== Фрагмент документа ==
────
Видимо, в какой-то степени его навели на эту мысль (или, по крайней мере, укрепили в ней, если она у него уже была) два очень активных и очень известных в еврейских кругах Запада беженца из Польши, поспешно арестованные Лубянскими службами в Восточной Польше и Литве после их оккупации Советами, – Генрих Эрлих и Виктор Альтер, которые выступили с предложением создать Всемирный Еврейский Антигитлеровский комитет для отпора нацизму. На всемирный Сталин не согласился: создание на советской территории любой организации, не находящейся под монопольным контролем Кремля, его не устраивала.
Эрлиха и Альтера сначала освободили и даже окружили фарисейским вниманием, а затем, после омерзительного шантажа и обмана, которым они подверглись, тайно казнили (точнее, казнили только Альтера, а Эрлих в тюрьме покончил с собой): после нескольких месяцев колебаний, у Сталина появились другие планы.
────
== Исходные данные ==
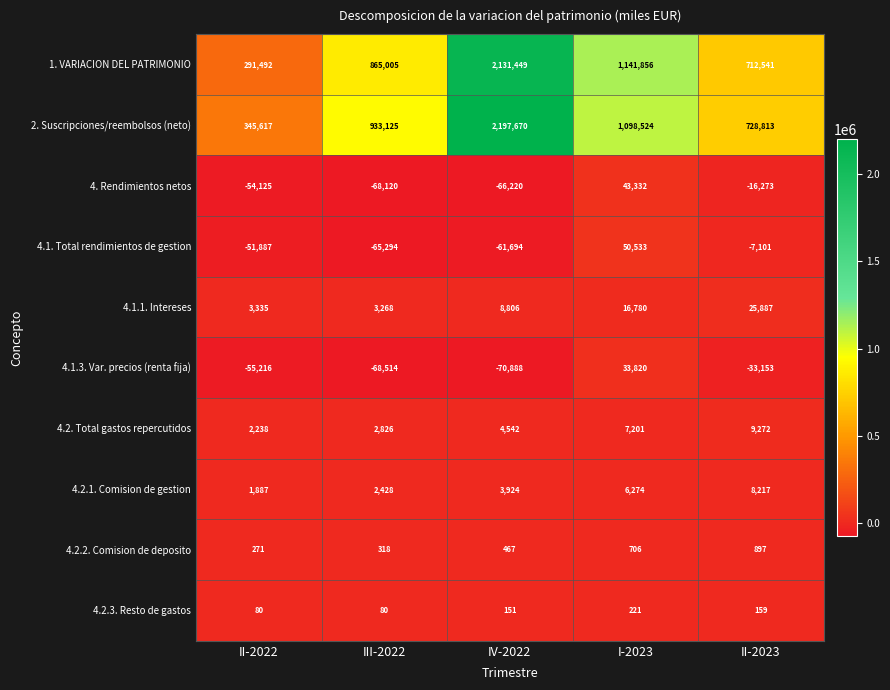

What is the maximum value shown in the chart?

2197670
────
== Задание ==
Пожалуйста, перепишите из фрагмента об Эрлихе и Альтере отрывок, начиная со слов «Эрлиха и Альтера» и заканчивая словами «появились другие планы.».

== Результат выполнения ==
Эрлиха и Альтера сначала освободили и даже окружили фарисейским вниманием, а затем, после омерзительного шантажа и обмана, которым они подверглись, тайно казнили (точнее, казнили только Альтера, а Эрлих в тюрьме покончил с собой): после нескольких месяцев колебаний, у Сталина появились другие планы.